The Department argues the holding in Angle does not apply here because, by its own facts, Angle only prevents the party who petitioned for judicial review from raising issues not raised at the administrative hearing. In Angle, the petitioner was the party who raised an issue before the district court that was not raised at the administrative hearing. In deciding the case, however, this court did not limit its holding to the party petitioning for judicial review.
In addition, Meigs v. Kansas Dept. of Revenue, 16 Kan. App. 2d 537, 825 P.2d 1175, aff’d 251 Kan. 677, 840 P.2d 448 (1992), directly refutes the Department’s argument. In Meigs, an appeal from the district court’s order to set aside the suspension of Meigs’ driver’s license, the Department attempted to raise an issue not raised at the administrative hearing. Relying o Angle, we refused to consider the issue. The Meigs holding establishes that all parties to an administrative hearing are bound by the rule that, unless an issue is first raised at the administrative hearing, it may not be raised during the district court’s de novo review conducted pursuant to 8-259(a). 16 Kan. App. 2d at 544-45.
The Department also argues it had no duty to object to the admissibility of the medical letters at the administrative hearing because the hearing was nonadversarial in nature. Agency actions resulting in driver’s license suspensions are judicial in nature.
Podrebarac, 15 Kan. App. 2d at 384. With limited exceptions such as adoption and parental notice proceedings, most judicial proceedings are adversarial by their very nature.
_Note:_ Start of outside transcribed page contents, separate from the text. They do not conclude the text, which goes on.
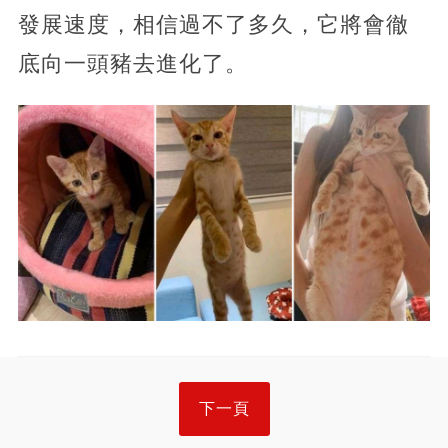
發展速度，相信過不了多久，它將會徹
底向一頭豬去進化了。
下一頁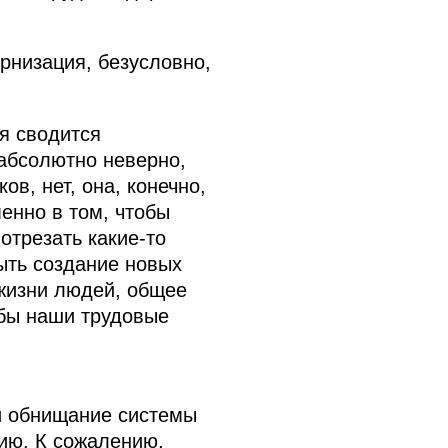
рнизация, безусловно,
я сводится
 абсолютно неверно,
в, нет, она, конечно,
енно в том, чтобы
отрезать какие‑то
ыть создание новых
 жизни людей, общее
обы наши трудовые
и обнищание системы
цию. К сожалению,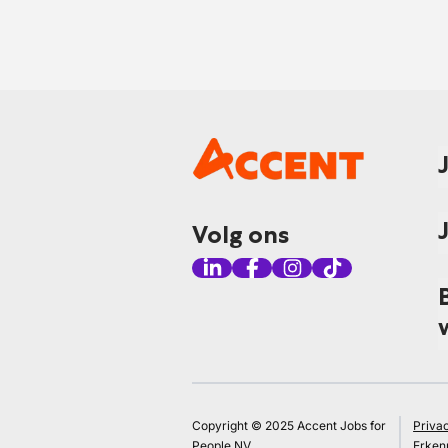
Volg ons
Copyright © 2025 Accent Jobs for
Priva
People NV
Erken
Before the Department can raise an issue before the district court, it must first raise that issue at the administrative hearing. An objection to evidence considered by the hearing officer raises an issue concerning the admissibility of the evidence. In the present case, the only record of the administrative hearing is the hearing officer’s notes, which do not indicate any objection by the Department to the letters. An appellant bears the burden of providing a sufficient record on appeal to establish a claimed error. First Nat’l Bank Trust Co. v. Lygrisse, 231 Kan. 595, 602, 647 P.2d 1268 (1982). The Department has failed to provide a record indicating its objection to the admissibility of the letters at the administrative hearing. Therefore, the Department could not object to consideration of the letters by the district court. The admissibility of the medical letters was not preserved as an issue for the district court’s de novo review.
The Department argues it should not be required to raise issues at the administrative hearing level in order to preserve them for district court review. The Department points out that, due to the very limited size of its legal staff and the vast number of administrative hearings held annually, no attorney appears on behalf of the Department at these hearings. While we acknowledge the Department’s staffing constraints, we are required to consistently apply the law to all parties.
The Department also contends the court’s conclusion that no evidence was presented that was contrary to the letters was incorrect because Officer Scott testified as to Zurawski’s physical condition. The letters detailed Zurawski’s history of asthma and his current treatment. The doctor concluded that Zurawski suffered “a lifelong problem associated with both pulmonary function, asthma, and pulmonary insufficiency and this physical inability is caused by medical conditions that are totally unrelated to ingested alcohol or drugs.” Officer Scott testified that Zurawski’s breathing appeared normal during the testing period, but admitted he lacked training in asthma or respiratory problems.
The court was correct in finding the Department failed to present evidence contradicting the doctor’s letters.